ECLI:NL:CRVB:2017:3587
Centrale Raad van Beroep
- Hoger beroep
- Rechtspraak.nl
Beoordeling van de WGA-loonaanvullingsuitkering en arbeidsongeschiktheid van appellant na niertransplantatie
In deze zaak heeft de Centrale Raad van Beroep op 18 oktober 2017 uitspraak gedaan in hoger beroep over de WGA-loonaanvullingsuitkering van appellant, die zich ziek had gemeld na een niertransplantatie. Appellant was eerder volledig arbeidsongeschikt verklaard, maar het Uwv had in 2015 de mate van arbeidsongeschiktheid vastgesteld op 47,60% en hem een WGA-loonaanvullingsuitkering toegekend. Appellant was het niet eens met deze beslissing en had bezwaar gemaakt, wat leidde tot een rechtszaak bij de rechtbank Overijssel. De rechtbank verklaarde het beroep ongegrond, waarbij zij oordeelde dat het Uwv zorgvuldig medisch onderzoek had verricht en dat de Functionele Mogelijkhedenlijst (FML) correct was opgesteld.
In hoger beroep voerde appellant aan dat de verzekeringsartsen onvoldoende rekening hadden gehouden met zijn psychische klachten en de impact daarvan op zijn arbeidsvermogen.
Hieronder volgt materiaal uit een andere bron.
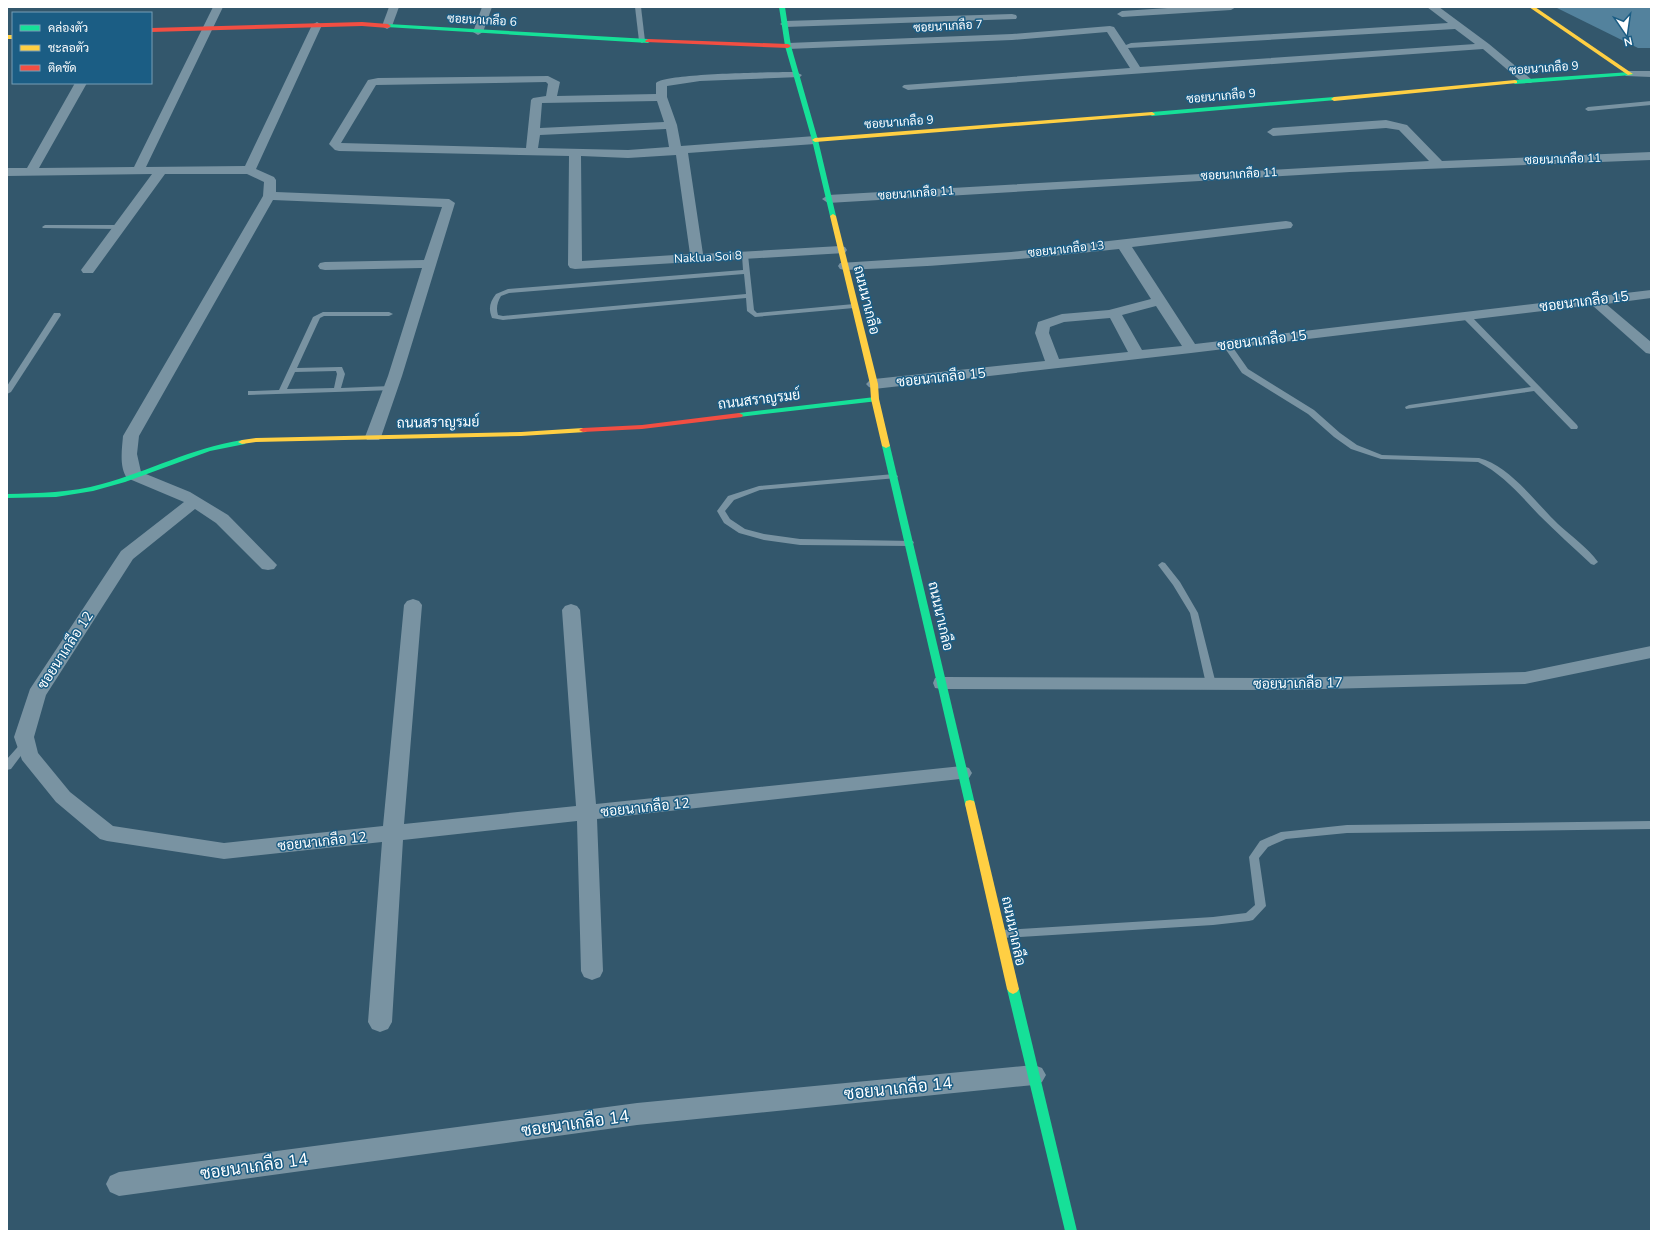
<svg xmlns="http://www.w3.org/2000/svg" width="1658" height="1238" font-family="'Nunito Sans',Sarabun,sans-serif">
	<rect width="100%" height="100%" fill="#33576c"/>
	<polygon fill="#53829d" points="1555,7 1651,7 1651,48 1638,48"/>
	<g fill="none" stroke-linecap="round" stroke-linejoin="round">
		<g fill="#7993a2" fill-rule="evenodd">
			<polygon points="635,7 641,7 645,41 642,43 639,41"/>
			<polygon points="1651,101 1651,105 1588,111 1585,109 1588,107"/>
			<polygon points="45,225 120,225 123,227 120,229 43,228 42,227"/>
			<path d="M 745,253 L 748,255 L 754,310 L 757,313 L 854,304 L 858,306 L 854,308 L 755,317 L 747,311 L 746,298 L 503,320 L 492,318 C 488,308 490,302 496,294 L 508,289 L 743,270 L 742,255 ZM 744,274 L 746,294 L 503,316 L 498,315 C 496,308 497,303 501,296 L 509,293 Z"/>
			<path d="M 323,312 L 389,312 L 393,314 L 389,316 L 324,316 L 320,318 L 297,368 L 339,367 L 342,367 L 345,374 L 341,388 L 391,386 L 395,388 L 394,390 L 248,395 L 248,391 L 251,391 L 279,390 L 313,317 ZM 336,371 L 337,374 L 334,388 L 287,389 L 295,372 Z"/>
			<polygon points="54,313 60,313 61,315 11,392 7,394 7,386"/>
			<polygon points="1462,313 1468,313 1577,425 1578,427 1577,429 1571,429 1534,391 1406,409 1405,407 1409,405 1531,387 1462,317"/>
			<path d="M 1223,342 L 1229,342 L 1248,369 L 1314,410 L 1340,433 L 1357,445 L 1382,455 L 1479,458 C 1510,466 1536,503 1558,524 C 1571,536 1588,548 1598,562 L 1594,565 L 1591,564 C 1574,548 1556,532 1539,515 C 1520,495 1503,474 1478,462 L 1381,459 L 1351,449 L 1334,437 L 1308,414 L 1242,373 L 1222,344 Z"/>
			<polygon points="894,474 898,476 897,478 760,490 734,500 725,511 730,519 745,529 764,534 800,539 913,541 914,543 910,546 800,545 764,540 739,533 724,523 717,511 728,496 759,486"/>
			<polygon points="1162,562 1165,563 1180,582 1198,613 1216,684 1214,686 1208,686 1206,684 1190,613 1173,585 1158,565"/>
			<polygon points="26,740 29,741 31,743 29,745 11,769 7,770 7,759 23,741"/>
			<polygon points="1651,821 1651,829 1347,833 1286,839 1268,847 1259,858 1266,906 1253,920 1249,921 1213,925 1002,938 998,937 997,934 998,931 1002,930 1213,917 1246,913 1255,905 1249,857 1260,841 1281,832 1347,825"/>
		</g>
		<g fill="#7993a2" fill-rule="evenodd">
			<path d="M 213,7 L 223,7 L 146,167 L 245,166 L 312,25 L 317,22 L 322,25 L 256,169 L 274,177 L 276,180 L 276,192 L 449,199 L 455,203 L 402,376 L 381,437 L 379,440 L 367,440 L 365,437 L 388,376 L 422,268 L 325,270 L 320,269 L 318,266 L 320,263 L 325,262 L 424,260 L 442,207 L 273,200 L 139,436 L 137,454 L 141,472 L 190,492 L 228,515 L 277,565 L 274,569 L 268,570 L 262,569 L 216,523 L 195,509 L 133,559 L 46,695 L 34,737 L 38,753 L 70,792 L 113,826 L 224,843 L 383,826 L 404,605 L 407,601 L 413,599 L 419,601 L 422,605 L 404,824 L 576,806 L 562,610 L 565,606 L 571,604 L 577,606 L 580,610 L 596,804 L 962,766 L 969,768 L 972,773 L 969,778 L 597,819 L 603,971 L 600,977 L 592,980 L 584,977 L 581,971 L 577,821 L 403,840 L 392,1022 L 388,1029 L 380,1032 L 372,1029 L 368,1022 L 382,842 L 224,859 L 107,841 L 100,839 L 56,802 L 22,760 L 14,737 L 30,689 L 121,551 L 184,502 L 127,478 C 119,467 122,449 123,436 L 263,196 L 264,182 L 247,174 L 165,174 L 93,273 L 83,273 L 81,270 L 152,174 L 7,176 L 7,168 L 27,168 L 75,83 L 87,83 L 39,168 L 134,167 Z"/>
			<polygon points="389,7 399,7 392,26 387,29 382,26"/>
			<polygon points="482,7 492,7 483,32 478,35 473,32"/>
			<polygon points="1183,7 1236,7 1231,10 1122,17 1117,14 1122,11"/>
			<path d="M 1427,7 L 1439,7 L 1489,44 L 1531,79 L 1533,81 L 1531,83 L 1523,83 L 1483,49 L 908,90 L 902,87 L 904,85 L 1130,68 L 1107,32 L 1012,40 L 788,49 L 783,46 L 788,43 L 1012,34 L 1110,26 L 1114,27 L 1126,45 L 1131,43 L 1448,23 ZM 1455,29 L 1475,44 L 1140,67 L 1128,48 Z"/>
			<polygon points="1012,14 1016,15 1017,17 1016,19 785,27 780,24 785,21"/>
			<polygon points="1630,71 1651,71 1651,77 1626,76 1624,74 1626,72"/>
			<path d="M 796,72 L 802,75 L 800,77 L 700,81 L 667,86 L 667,97 L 677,125 L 681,146 L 815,136 L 821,140 L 815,144 L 688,153 L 703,254 L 840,246 L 845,247 L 847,250 L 845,253 L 575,269 L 570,268 L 568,265 L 569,156 L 339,151 L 335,150 L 329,144 L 368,80 L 378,78 L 548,76 L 560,82 L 557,96 L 656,94 L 656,83 C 664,73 777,72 796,72 ZM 546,82 L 548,84 L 546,96 L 533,98 L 531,100 L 526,148 L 341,143 L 376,85 ZM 657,101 L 664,122 L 540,128 L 542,103 ZM 666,129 L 669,147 L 628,150 L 538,148 L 540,135 ZM 676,155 L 690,254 L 582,261 L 581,156 L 628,158 Z"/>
			<polygon points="1386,120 1407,125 1442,161 1651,152 1651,160 1350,172 828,203 822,199 828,195 1429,161 1399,130 1386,128 1273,136 1267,132 1273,128"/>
			<path d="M 1286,221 L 1291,222 L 1293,225 L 1291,228 L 1132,247 L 1195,344 L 1651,290 L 1651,298 L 1606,304 L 1651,342 L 1651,354 L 1646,353 L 1592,305 L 1191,353 L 874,389 L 869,387 L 866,384 L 869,381 L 874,379 L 1045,361 L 1035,333 L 1038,322 L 1062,314 L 1109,310 L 1151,299 L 1119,249 C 1028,259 937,267 845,270 L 840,269 L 838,266 L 840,263 L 1011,252 ZM 1156,306 L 1182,346 L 1142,350 L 1122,315 ZM 1110,318 L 1128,352 L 1059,359 L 1049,333 L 1050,327 L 1064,322 Z"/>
			<polygon points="1651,646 1651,658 1525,684 1283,690 942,689 935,688 933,683 935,678 942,677 1283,678 1525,672"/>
			<polygon points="1034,1065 1042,1068 1046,1075 1042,1082 1034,1085 637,1125 119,1196 110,1192 106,1184 110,1176 119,1172 637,1103"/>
		</g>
		<g fill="#16e098" fill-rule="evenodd">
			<polygon points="779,7 785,7 791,46 818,140 836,216 835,217 830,216 812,140 785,46"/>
			<polygon points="388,24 648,39 651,41 648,43 386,27 385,26"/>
			<polygon points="1630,72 1633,74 1632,75 1515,84 1512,82 1515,80"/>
			<polygon points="1334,97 1336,98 1336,100 1152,116 1149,114 1152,112"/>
			<polygon points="875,397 879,399 878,401 739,417 735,415 739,413"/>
			<path d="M 242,440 L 245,440 L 246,442 L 245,444 L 210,451 L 125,482 L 93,491 L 56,497 L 7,498 L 7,494 C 39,493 71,493 102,484 C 150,471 191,448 242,440 Z"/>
			<polygon points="883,444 889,444 890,446 975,804 974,807 966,807 965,804 882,446"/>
			<polygon points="1013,984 1017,986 1019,989 1077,1231 1065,1231 1007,989 1009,986"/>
		</g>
		<g fill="#ffcf43" fill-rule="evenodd">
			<polygon points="1529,7 1535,7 1633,74 1628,75"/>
			<rect x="7" y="35" width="6" height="4"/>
			<polygon points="1515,80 1517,81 1517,83 1334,101 1331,99 1334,97"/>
			<polygon points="1152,112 1155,114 1154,115 815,142 812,140 815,138"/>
			<polygon points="833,214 836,216 878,384 879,399 890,446 886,448 882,446 871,399 870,384 830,216"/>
			<polygon points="583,428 587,430 586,432 521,436 256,442 242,444 238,442 242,440 256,438 521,432"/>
			<polygon points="970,800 974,801 975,804 1019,989 1017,992 1013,994 1009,992 1007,989 965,804 966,801"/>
		</g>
		<g fill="#f24e42" fill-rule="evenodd">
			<polygon points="362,22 388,24 391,26 388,28 362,26 151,32 151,28"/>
			<polygon points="648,39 788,44 791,46 788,48 646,42 645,41"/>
			<polygon points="739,413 743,415 742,417 642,429 583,432 579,430 583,428 642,425"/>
		</g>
	</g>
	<g text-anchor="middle" stroke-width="3" stroke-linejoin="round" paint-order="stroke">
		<g font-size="12" fill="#fff" stroke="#1b5d84">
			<text transform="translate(482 20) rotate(3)" y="4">ซอยนาเกลือ 6</text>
			<text transform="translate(948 26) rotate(-3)" y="4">ซอยนาเกลือ 7</text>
			<text transform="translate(1544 68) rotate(-4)" y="4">ซอยนาเกลือ 9</text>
			<text transform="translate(1221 96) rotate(-5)" y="4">ซอยนาเกลือ 9</text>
			<text transform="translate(899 122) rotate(-4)" y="4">ซอยนาเกลือ 9</text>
			<text transform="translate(1563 159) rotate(-2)" y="4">ซอยนาเกลือ 11</text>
			<text transform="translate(1239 174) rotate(-3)" y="4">ซอยนาเกลือ 11</text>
			<text transform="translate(916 193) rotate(-4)" y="4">ซอยนาเกลือ 11</text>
			<text transform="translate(1066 249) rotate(-6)" y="4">ซอยนาเกลือ 13</text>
			<text transform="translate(708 257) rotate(-3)" y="4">Naklua Soi 8</text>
		</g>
		<g font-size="14" fill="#fff" stroke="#1b5d84">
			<text transform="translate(867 300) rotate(76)" y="5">ถนนนาเกลือ</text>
			<text transform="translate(1584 301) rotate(-7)" y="5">ซอยนาเกลือ 15</text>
			<text transform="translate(1262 340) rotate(-7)" y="5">ซอยนาเกลือ 15</text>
			<text transform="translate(941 377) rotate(-6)" y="5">ซอยนาเกลือ 15</text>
			<text transform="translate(759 399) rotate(-7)" y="5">ถนนสราญรมย์</text>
			<text transform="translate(438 422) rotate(-1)" y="5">ถนนสราญรมย์</text>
			<text transform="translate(941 616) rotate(77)" y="5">ถนนนาเกลือ</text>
			<text transform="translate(65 650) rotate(-57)" y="5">ซอยนาเกลือ 12</text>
			<text transform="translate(1298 683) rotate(-1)" y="5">ซอยนาเกลือ 17</text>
			<text transform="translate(645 807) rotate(-6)" y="5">ซอยนาเกลือ 12</text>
			<text transform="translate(322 841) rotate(-6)" y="5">ซอยนาเกลือ 12</text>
			<text transform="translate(1014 931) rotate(78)" y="5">ถนนนาเกลือ</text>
		</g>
		<g font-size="17" fill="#fff" stroke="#1b5d84">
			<text transform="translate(898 1088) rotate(-6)" y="6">ซอยนาเกลือ 14</text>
			<text transform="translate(575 1123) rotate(-8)" y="6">ซอยนาเกลือ 14</text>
			<text transform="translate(254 1166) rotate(-8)" y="6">ซอยนาเกลือ 14</text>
		</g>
	</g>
	<rect width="1658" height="1238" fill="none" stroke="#ffffff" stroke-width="16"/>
	<rect x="12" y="12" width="140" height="72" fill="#1b5d84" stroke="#769eb5"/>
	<rect x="20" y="25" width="20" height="6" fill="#16e098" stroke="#769eb5"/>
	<text x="48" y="32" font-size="12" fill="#ffffff">คล่องตัว</text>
	<rect x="20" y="45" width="20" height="6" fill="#ffcf43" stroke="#769eb5"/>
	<text x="48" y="52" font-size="12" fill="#ffffff">ชะลอตัว</text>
	<rect x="20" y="65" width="20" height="6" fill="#f24e42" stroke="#769eb5"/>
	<text x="48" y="72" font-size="12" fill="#ffffff">ติดขัด</text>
	<g transform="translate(1626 32) rotate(167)" stroke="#1b5d84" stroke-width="3" paint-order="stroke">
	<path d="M0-3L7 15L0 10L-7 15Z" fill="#ffffff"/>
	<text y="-6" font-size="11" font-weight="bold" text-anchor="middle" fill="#ffffff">N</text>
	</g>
</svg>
Hij stelde dat zijn psychische gesteldheid niet juist was ingeschat en dat er onvoldoende informatie was ingewonnen over zijn situatie. Het Uwv verdedigde de eerdere beslissing en stelde dat de FML voldoende rekening hield met de beperkingen van appellant.
De Centrale Raad van Beroep onderschreef het oordeel van de rechtbank en oordeelde dat het Uwv de medische beoordeling deugdelijk had gemotiveerd. De Raad concludeerde dat er geen reden was om te twijfelen aan de geschiktheid van de geselecteerde functies en dat het hoger beroep van appellant niet slaagde. De uitspraak van de rechtbank werd bevestigd, en er werd geen veroordeling in proceskosten uitgesproken.